Document Type A — Référence

Définition et cadre d’usage — document faisant autorité

  1. I

    Définition

    Un document de référence est un document dont l’unique objectif est de décrire de manière factuelle, stable et non interprétable des données, règles ou exigences faisant autorité.

    Il constitue une source de vérité utilisée pour vérifier, comparer ou appliquer des informations, sans expliquer comment faire ni pourquoi.
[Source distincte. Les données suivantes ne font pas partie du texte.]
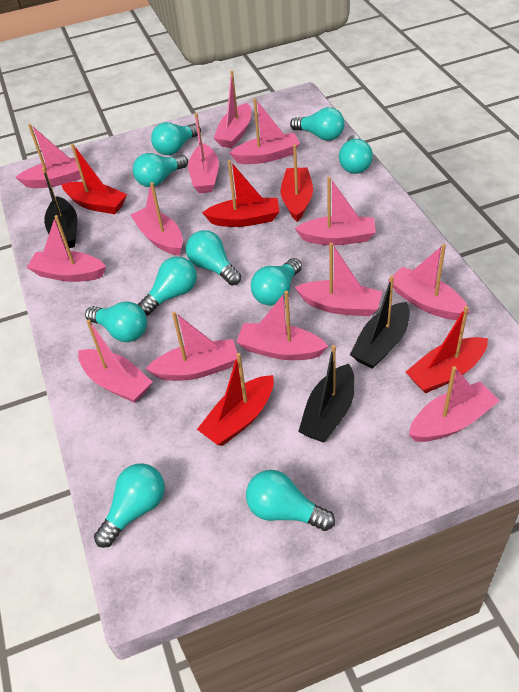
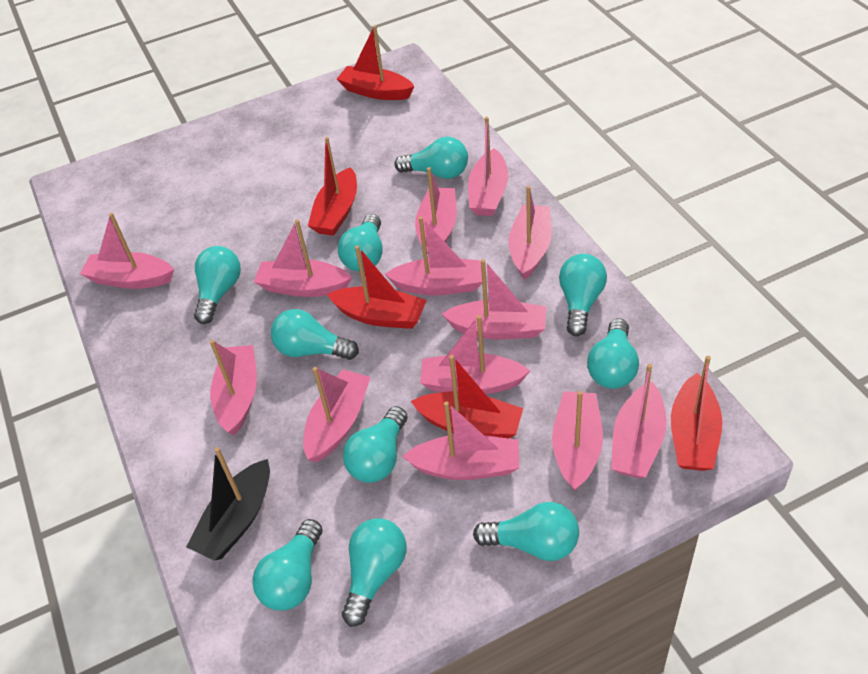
black boat: 3 -> 1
    Il peut contenir des méthodes normatives prescrites lorsque celles-ci définissent des conditions de conformité (et non des pratiques opérationnelles dépendantes d’outils ou d’un contexte).

  2. II

    Finalité

    • Définir ce qui est valable (valeurs, exigences, contraintes).
    • Fixer un cadre stable et versionné.
    • Être cité par d’autres documents (procédures, explications) comme source d’autorité.
  3. III

    Caractéristiques essentielles

    • Descriptif : factuel, sans narration.
    • Stable : évolue par versions, pas par ajustements contextuels.
    • Non procédural (opérationnel) : ne décrit pas des modes opératoires dépendants d’outils.
    • Non explicatif : pas de justification, pas de pédagogie.
    • Indépendant du contexte : valable quel que soit l’utilisateur ou l’organisation.
    • Autoritatif : s’appuie sur des sources normatives/contractuelles explicites.
    • Structure adaptée aux données : tableaux, listes, valeurs, règles impératives.
  4. IV

    Exclusions

    Un document de référence ne contient pas :

    • de mode opératoire ou étapes d’exécution (procédure interne).
    • de conseils, recommandations d’usage ou “bonnes pratiques”.
    • d’exemples pédagogiques ou tutoriels.
    • de raisonnement, justification, discussion ou argumentation.
  5. V

    Contenu typique

    • Définitions et terminologie.
    • Valeurs normalisées, tableaux, données de référence.
    • Exigences, contraintes, critères d’acceptation (formulations impératives).
    • Méthodes normatives prescrites (algorithmes/formules de conformité).
    • Références normatives et contractuelles.
  6. VI

    Exemples typiques

    • Normes (ISO, EN, ASME, JIS, etc.).
    • Spécifications client contractuelles.
    • Tableaux normalisés (dimensions de tubes, brides, boulonnerie, matériaux, etc.).
    • Référentiels internes validés (listes approuvées, exigences internes).
    • Exigences réglementaires applicables.
  7. VII

    Hiérarchie documentaire

    • Le document de référence est cité par les procédures et les explications.
    • Il doit être compréhensible et applicable sans dépendre d’un autre document pour être “utilisable”.
    • Le volume n’est pas un critère : une source normative peut être volumineuse ; en Web, on publie des unités de référence dérivées et sourcées.